While machine learning is traditionally a resource intensive task, embedded systems, autonomous navigation, and the vision of the Internet of Things fuel the interest in resource-efficient approaches. These approaches aim for a carefully chosen trade-off between performance and resource consumption in terms of computation and energy. The development of such approaches is among the major challenges in current machine learning research and key to ensure a smooth transition of machine learning technology from a scientific environment with virtually unlimited computing resources into everyday's applications. In this article, we provide an overview of the current state of the art of machine learning techniques facilitating these real-world requirements. In particular, we focus on resource-efficient inference based on deep neural networks (DNNs), the predominant machine learning models of the past decade. We give a comprehensive overview of the vast literature that can be mainly split into three non-mutually exclusive categories: (i) quantized neural networks, (ii) network pruning, and (iii) structural efficiency. These techniques can be applied during training or as post-processing, and they are widely used to reduce the computational demands in terms of memory footprint, inference speed, and energy efficiency. We also briefly discuss different concepts of embedded hardware for DNNs and their compatibility with machine learning techniques as well as potential for energy and latency reduction. We substantiate our discussion with experiments on well-known benchmark data sets using compression techniques (quantization, pruning) for a set of resource-constrained embedded systems, such as CPUs, GPUs and FPGAs. The obtained results highlight the difficulty of finding good trade-offs between resource efficiency and prediction quality.

Figures (8)

• Figure 1: Aspects of resource-efficient machine learning models.
• Figure 2: A simplified building block of a DNN using the straight-through gradient estimator (STE). $Q$ denotes some arbitrary piecewise constant quantization function and id denotes the identity function which simply passes the gradient on during backpropagation. In the forward pass, the solid red line is followed which passes the two piecewise constant functions $Q$ and $\mathop{\mathrm{sign}}\limits$ whose gradient is zero almost everywhere (red boxes). During backpropagation, the dashed green line is followed which avoids these piecewise constant functions and instead only passes differentiable functions (green boxes)---in particular, the functions id and $\tanh$ whose shapes are similar to $Q$ and $\mathop{\mathrm{sign}}\limits$ but whose gradient is non-zero. This allows us to obtain an approximate non-zero gradient for the real-valued parameters $\mathbf{W}^l$ (blue circle) which are subsequently updated with SGD.
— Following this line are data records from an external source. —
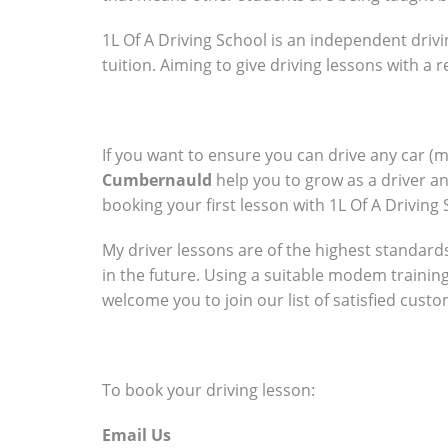
1L Of A Driving School is an independent drivi
tuition. Aiming to give driving lessons with a
If you want to ensure you can drive any car (
Cumbernauld
help you to grow as a driver a
booking your first lesson with 1L Of A Driving 
My driver lessons are of the highest standards 
in the future. Using a suitable modem trainin
welcome you to join our list of satisfied cust
To book your driving lesson:
Email Us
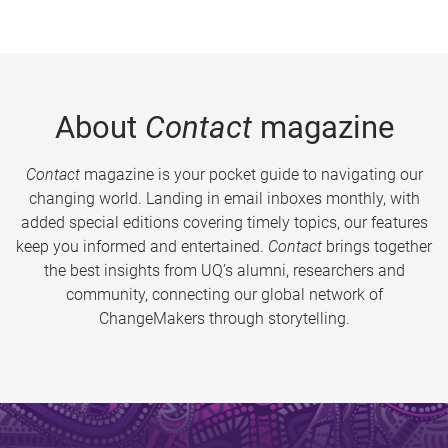
About
Contact
magazine
Contact
magazine is your pocket guide to navigating our
changing world. Landing in email inboxes monthly, with
added special editions covering timely topics, our features
keep you informed and entertained.
Contact
brings together
the best insights from UQ’s alumni, researchers and
community, connecting our global network of
ChangeMakers through storytelling.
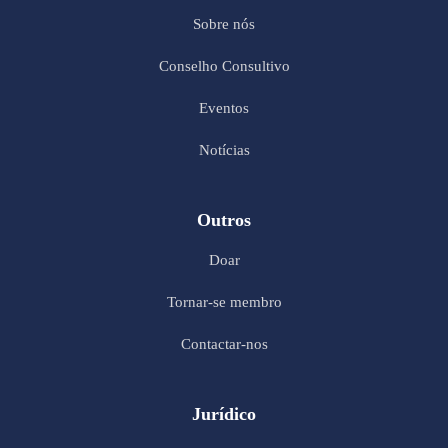
Sobre nós
Conselho Consultivo
Eventos
Notícias
Outros
Doar
Tornar-se membro
Contactar-nos
Jurídico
• Figure 3: Comparison of several popular quantization approaches (see Section \ref{['sec:literature_quantization']}) using the DenseNet-BC-100 architecture trained on the CIFAR-100 data set. The horizontal red line shows the error of the real-valued baseline. Quantization is performed using different bit widths in three different modes: activation-only (blue), weight-only (green), and combined weight and activation quantization (purple).
• Figure 4: Performance metrics of several pruning structures and DNN architectures on CIFAR-10 for WRNs and DenseNets.
• Figure 5: Throughput-accuracy trade-off of pruned and quantized WRN models on the CIFAR-10 task for an ARM CPU.